Page images and extracted text
******************************

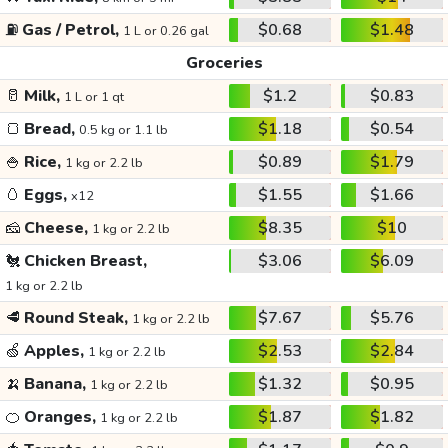
⛽
Gas / Petrol,
$0.68
$1.48
1 L or 0.26 gal
Groceries
🥛
Milk,
$1.2
$0.83
1 L or 1 qt
🍞
Bread,
$1.18
$0.54
0.5 kg or 1.1 lb
🍚
Rice,
$0.89
$1.79
1 kg or 2.2 lb
🥚
Eggs,
$1.55
$1.66
x12
🧀
Cheese,
$8.35
$10
1 kg or 2.2 lb
🐔
Chicken Breast,
$3.06
$6.09
1 kg or 2.2 lb
🥩
Round Steak,
$7.67
$5.76
1 kg or 2.2 lb
🍏
Apples,
$2.53
$2.84
1 kg or 2.2 lb
🍌
Banana,
$1.32
$0.95
1 kg or 2.2 lb
🍊
Oranges,
$1.87
$1.82
1 kg or 2.2 lb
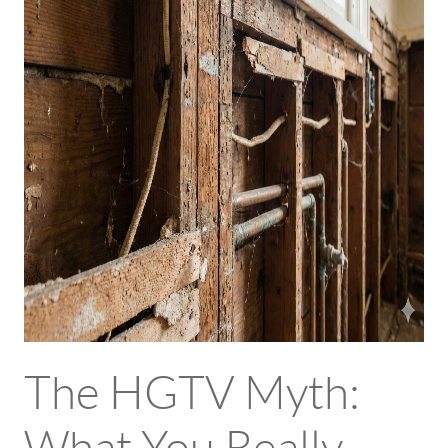
The HGTV Myth:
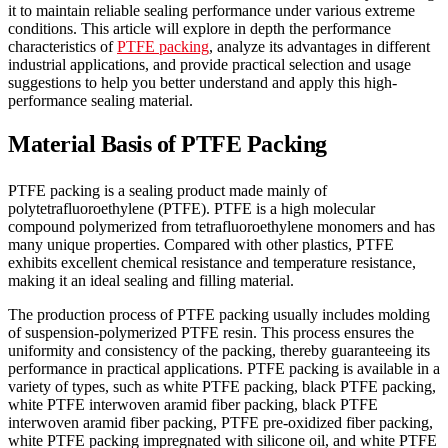
it to maintain reliable sealing performance under various extreme
conditions. This article will explore in depth the performance
characteristics of
PTFE packing
, analyze its advantages in different
industrial applications, and provide practical selection and usage
suggestions to help you better understand and apply this high-
performance sealing material.
Material Basis of PTFE Packing
PTFE packing is a sealing product made mainly of
polytetrafluoroethylene (PTFE). PTFE is a high molecular
compound polymerized from tetrafluoroethylene monomers and has
many unique properties. Compared with other plastics, PTFE
exhibits excellent chemical resistance and temperature resistance,
making it an ideal sealing and filling material.
The production process of PTFE packing usually includes molding
of suspension-polymerized PTFE resin. This process ensures the
uniformity and consistency of the packing, thereby guaranteeing its
performance in practical applications. PTFE packing is available in a
variety of types, such as white PTFE packing, black PTFE packing,
white PTFE interwoven aramid fiber packing, black PTFE
interwoven aramid fiber packing, PTFE pre-oxidized fiber packing,
white PTFE packing impregnated with silicone oil, and white PTFE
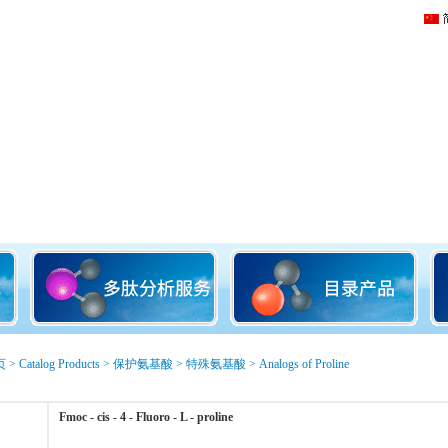
页
>
Catalog Products
>
保护氨基酸
>
特殊氨基酸
>
Analogs of Proline
Fmoc - cis - 4 - Fluoro - L - proline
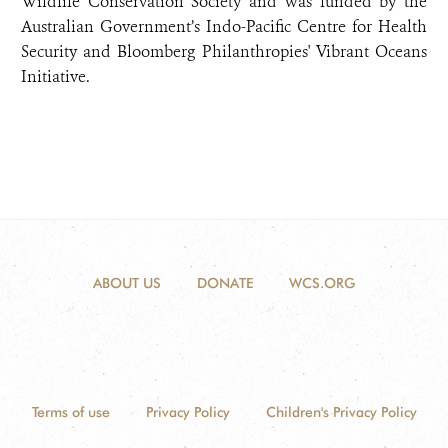
Wildlife Conservation Society and was funded by the
Australian Government’s Indo-Pacific Centre for Health
Security and Bloomberg Philanthropies' Vibrant Oceans
Initiative.
ABOUT US
DONATE
WCS.ORG
Terms of use
Privacy Policy
Children's Privacy Policy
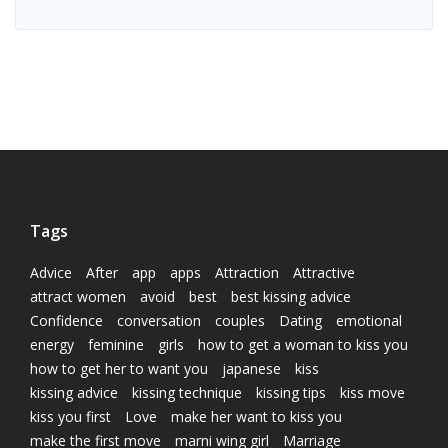
Tags
Advice
After
app
apps
Attraction
Attractive
attract women
avoid
best
best kissing advice
Confidence
conversation
couples
Dating
emotional
energy
feminine
girls
how to get a woman to kiss you
how to get her to want you
japanese
kiss
kissing advice
kissing technique
kissing tips
kiss move
kiss you first
Love
make her want to kiss you
make the first move
marni wing girl
Marriage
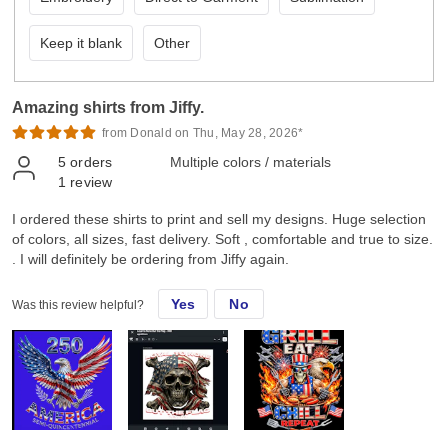
Keep it blank
Other
Amazing shirts from Jiffy.
from Donald on Thu, May 28, 2026*
5
orders
Multiple colors / materials
1
review
I ordered these shirts to print and sell my designs. Huge selection
of colors, all sizes, fast delivery. Soft , comfortable and true to size.
. I will definitely be ordering from Jiffy again.
Yes
No
Was this review helpful?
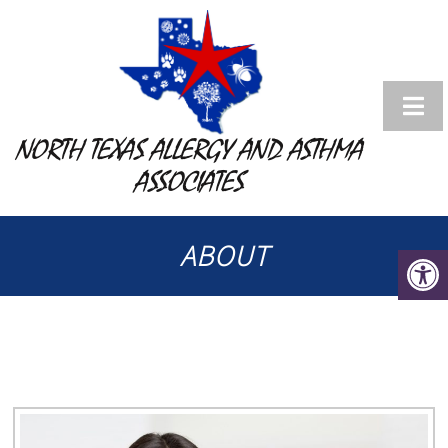
NORTH TEXAS ALLERGY AND ASTHMA
ASSOCIATES
ABOUT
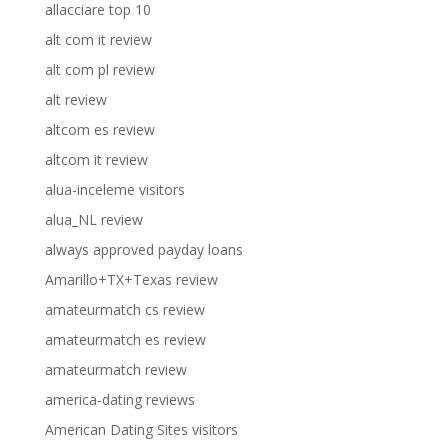
allacciare top 10
alt com it review
alt com pl review
alt review
altcom es review
altcom it review
alua-inceleme visitors
alua_NL review
always approved payday loans
Amarillo+TX+Texas review
amateurmatch cs review
amateurmatch es review
amateurmatch review
america-dating reviews
American Dating Sites visitors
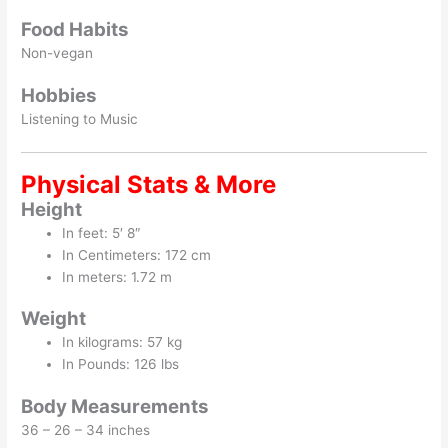
Food Habits
Non-vegan
Hobbies
Listening to Music
Physical Stats & More
Height
In feet: 5′ 8″
In Centimeters: 172 cm
In meters: 1.72 m
Weight
In kilograms: 57 kg
In Pounds: 126 lbs
Body Measurements
36 – 26 – 34 inches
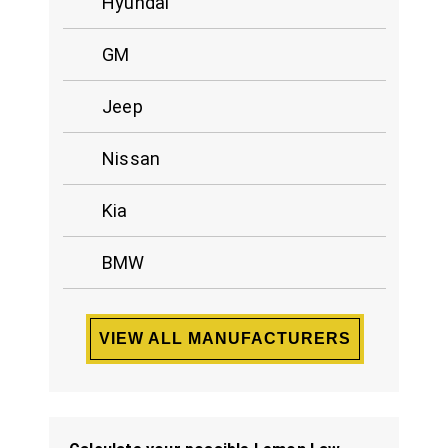
Hyundai
GM
Jeep
Nissan
Kia
BMW
VIEW ALL MANUFACTURERS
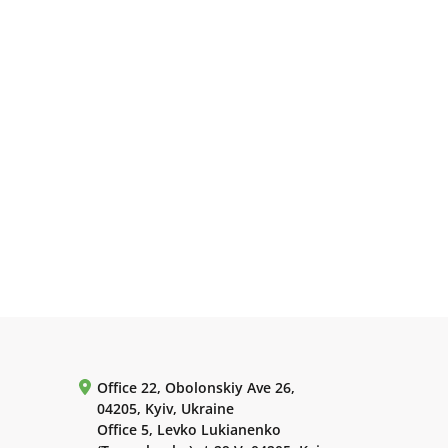
Office 22, Obolonskiy Ave 26,
04205, Kyiv, Ukraine
Office 5, Levko Lukianenko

******************************

- [JOB ITEM]: Could every entry be restated word for word, pictures excluded?

- [PROBLEM SOLUTION]:
⛽
Gas / Petrol,
$0.68
$1.48
1 L or 0.26 gal
Groceries
🥛
Milk,
$1.2
$0.83
1 L or 1 qt
🍞
Bread,
$1.18
$0.54
0.5 kg or 1.1 lb
🍚
Rice,
$0.89
$1.79
1 kg or 2.2 lb
🥚
Eggs,
$1.55
$1.66
x12
🧀
Cheese,
$8.35
$10
1 kg or 2.2 lb
🐔
Chicken Breast,
$3.06
$6.09
1 kg or 2.2 lb
🥩
Round Steak,
$7.67
$5.76
1 kg or 2.2 lb
🍏
Apples,
$2.53
$2.84
1 kg or 2.2 lb
🍌
Banana,
$1.32
$0.95
1 kg or 2.2 lb
🍊
Oranges,
$1.87
$1.82
1 kg or 2.2 lb
The HGTV Myth:
it to maintain reliable sealing performance under various extreme
conditions. This article will explore in depth the performance
characteristics of
PTFE packing
, analyze its advantages in different
industrial applications, and provide practical selection and usage
suggestions to help you better understand and apply this high-
performance sealing material.
Material Basis of PTFE Packing
PTFE packing is a sealing product made mainly of
polytetrafluoroethylene (PTFE). PTFE is a high molecular
compound polymerized from tetrafluoroethylene monomers and has
many unique properties. Compared with other plastics, PTFE
exhibits excellent chemical resistance and temperature resistance,
making it an ideal sealing and filling material.
The production process of PTFE packing usually includes molding
of suspension-polymerized PTFE resin. This process ensures the
uniformity and consistency of the packing, thereby guaranteeing its
performance in practical applications. PTFE packing is available in a
variety of types, such as white PTFE packing, black PTFE packing,
white PTFE interwoven aramid fiber packing, black PTFE
interwoven aramid fiber packing, PTFE pre-oxidized fiber packing,
white PTFE packing impregnated with silicone oil, and white PTFE
页
>
Catalog Products
>
保护氨基酸
>
特殊氨基酸
>
Analogs of Proline
Fmoc - cis - 4 - Fluoro - L - proline
Wildlife Conservation Society and was funded by the
Australian Government’s Indo-Pacific Centre for Health
Security and Bloomberg Philanthropies' Vibrant Oceans
Initiative.
ABOUT US
DONATE
WCS.ORG
Terms of use
Privacy Policy
Children's Privacy Policy
Tags
Advice
After
app
apps
Attraction
Attractive
attract women
avoid
best
best kissing advice
Confidence
conversation
couples
Dating
emotional
energy
feminine
girls
how to get a woman to kiss you
how to get her to want you
japanese
kiss
kissing advice
kissing technique
kissing tips
kiss move
kiss you first
Love
make her want to kiss you
make the first move
marni wing girl
Marriage
Keep it blank
Other
Amazing shirts from Jiffy.
from Donald on Thu, May 28, 2026*
5
orders
Multiple colors / materials
1
review
I ordered these shirts to print and sell my designs. Huge selection
of colors, all sizes, fast delivery. Soft , comfortable and true to size.
. I will definitely be ordering from Jiffy again.
Yes
No
Was this review helpful?
NORTH TEXAS ALLERGY AND ASTHMA
ASSOCIATES
ABOUT
allacciare top 10
alt com it review
alt com pl review
alt review
altcom es review
altcom it review
alua-inceleme visitors
alua_NL review
always approved payday loans
Amarillo+TX+Texas review
amateurmatch cs review
amateurmatch es review
amateurmatch review
america-dating reviews
American Dating Sites visitors
Food Habits
Non-vegan
Hobbies
Listening to Music
Physical Stats & More
Height
In feet: 5′ 8″
In Centimeters: 172 cm
In meters: 1.72 m
Weight
In kilograms: 57 kg
In Pounds: 126 lbs
Body Measurements
36 – 26 – 34 inches
Hyundai
GM
Jeep
Nissan
Kia
BMW
VIEW ALL MANUFACTURERS
Office 22, Obolonskiy Ave 26,
04205, Kyiv, Ukraine
Office 5, Levko Lukianenko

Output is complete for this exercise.